**** Text excerpt ****

The planet encounters can initiate several types of missions, such as hunting pirates, delivering contraband goods, or performing a covert operation against another alien race. The player can perform these missions to earn wealth, to buy bigger ships, improved weapons and equipment, or even maps that unlock new sectors of the galaxy. Players can also earn wealth through a trading system, with the markets for goods changing dynamically due to supply and demand. It is also possible to earn wealth through piracy and looting, which risks damaging relations with other aliens and planets, eventually provoking attacks on sight.

==Development==
Space Rangers 2 was developed by Elemental Games in Vladivostok, with a team of 15 developers working for around a year and a half. The Elemental Games team had a conflict with management in 2004, with several members forming a new company called Katauri Interactive.

Elemental Games' brand owner and programmer, Aleksey Dubovoy, continued supporting the original game up until 2007, which is when Space Rangers 2: Reboot was released in Russia. This was the last update for the series from Elemental Games.

==Release==
Space Rangers 2 was originally published in Russia by 1C Company in November 2004. In June 2005, Excalibur Publishing released a DVD version that included both Space Rangers 2 and its prequel, Space Rangers. Australian distributor Red Ant Enterprises released a CD-ROM version (Space Rangers 2 only) in 2005. In 2006, Cinemaware Marquee re-released the game as Space Rangers 2: Rise of the Dominators, as part of the publisher's strategy to import lesser known games from Europe, and to utilize the low cost of digital distributors such as Direct2Drive. This allowed the game to be released for a lower price point than similar games, as well as bundling it with the first Space Rangers from 2002, bringing the original title to North America for the first time.

An expansion called Space Rangers 2: Reboot was released in Russia on September 7, 2007, in Russia and in 2009 for the rest of the world, with slightly enhanced graphics, some new content and few quality of life improvements.

A remaster called Space Rangers HD: A War Apart was released on March 14, 2013, in Russia, and on October 17, 2013, in the rest of the world, which included 1920x1200 graphics and a new campaign.

**** Record extracts ****

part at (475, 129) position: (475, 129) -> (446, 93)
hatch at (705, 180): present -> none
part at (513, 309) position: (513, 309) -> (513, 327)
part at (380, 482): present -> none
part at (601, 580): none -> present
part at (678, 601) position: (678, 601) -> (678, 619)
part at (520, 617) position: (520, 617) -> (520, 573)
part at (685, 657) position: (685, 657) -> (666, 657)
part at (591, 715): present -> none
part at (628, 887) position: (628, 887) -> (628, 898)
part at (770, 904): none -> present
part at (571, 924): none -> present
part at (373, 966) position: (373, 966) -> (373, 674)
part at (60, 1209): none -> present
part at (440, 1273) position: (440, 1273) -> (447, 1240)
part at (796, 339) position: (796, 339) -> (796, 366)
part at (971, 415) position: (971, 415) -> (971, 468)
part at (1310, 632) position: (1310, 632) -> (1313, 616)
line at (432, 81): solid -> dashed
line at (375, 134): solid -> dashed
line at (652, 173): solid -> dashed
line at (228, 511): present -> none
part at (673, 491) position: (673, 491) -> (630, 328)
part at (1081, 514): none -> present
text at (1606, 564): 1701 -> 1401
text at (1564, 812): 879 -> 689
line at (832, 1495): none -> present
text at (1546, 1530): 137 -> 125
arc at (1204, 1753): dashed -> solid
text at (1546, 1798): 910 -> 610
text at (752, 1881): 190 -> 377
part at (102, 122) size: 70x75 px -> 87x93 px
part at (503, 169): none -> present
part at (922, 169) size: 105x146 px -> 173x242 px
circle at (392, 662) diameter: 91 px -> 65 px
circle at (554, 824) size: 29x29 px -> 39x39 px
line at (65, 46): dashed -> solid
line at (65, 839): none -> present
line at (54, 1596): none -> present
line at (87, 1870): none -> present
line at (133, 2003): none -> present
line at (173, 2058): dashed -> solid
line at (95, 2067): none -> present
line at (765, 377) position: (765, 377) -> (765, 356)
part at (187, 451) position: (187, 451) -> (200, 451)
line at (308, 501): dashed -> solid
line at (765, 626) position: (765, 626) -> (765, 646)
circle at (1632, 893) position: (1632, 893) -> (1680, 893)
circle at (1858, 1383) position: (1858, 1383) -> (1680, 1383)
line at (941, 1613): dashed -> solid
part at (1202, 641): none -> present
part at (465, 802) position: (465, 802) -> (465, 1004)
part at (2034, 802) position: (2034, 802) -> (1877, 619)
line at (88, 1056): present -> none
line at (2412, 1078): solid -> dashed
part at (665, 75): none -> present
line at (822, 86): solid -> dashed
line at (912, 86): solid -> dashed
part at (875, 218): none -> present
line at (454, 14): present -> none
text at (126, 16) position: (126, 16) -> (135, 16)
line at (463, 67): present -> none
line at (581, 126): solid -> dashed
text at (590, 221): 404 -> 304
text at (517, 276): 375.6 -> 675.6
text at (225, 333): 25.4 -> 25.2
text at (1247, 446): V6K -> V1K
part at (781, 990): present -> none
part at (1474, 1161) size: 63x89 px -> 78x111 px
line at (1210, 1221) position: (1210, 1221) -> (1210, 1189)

****

▶ _Activity_
According to the Space Rangers 2 text, how many developers made up the team that built the game, and for roughly how long did they work on it?

▶ _Final answer_
A team of 15 developers worked on it for around a year and a half.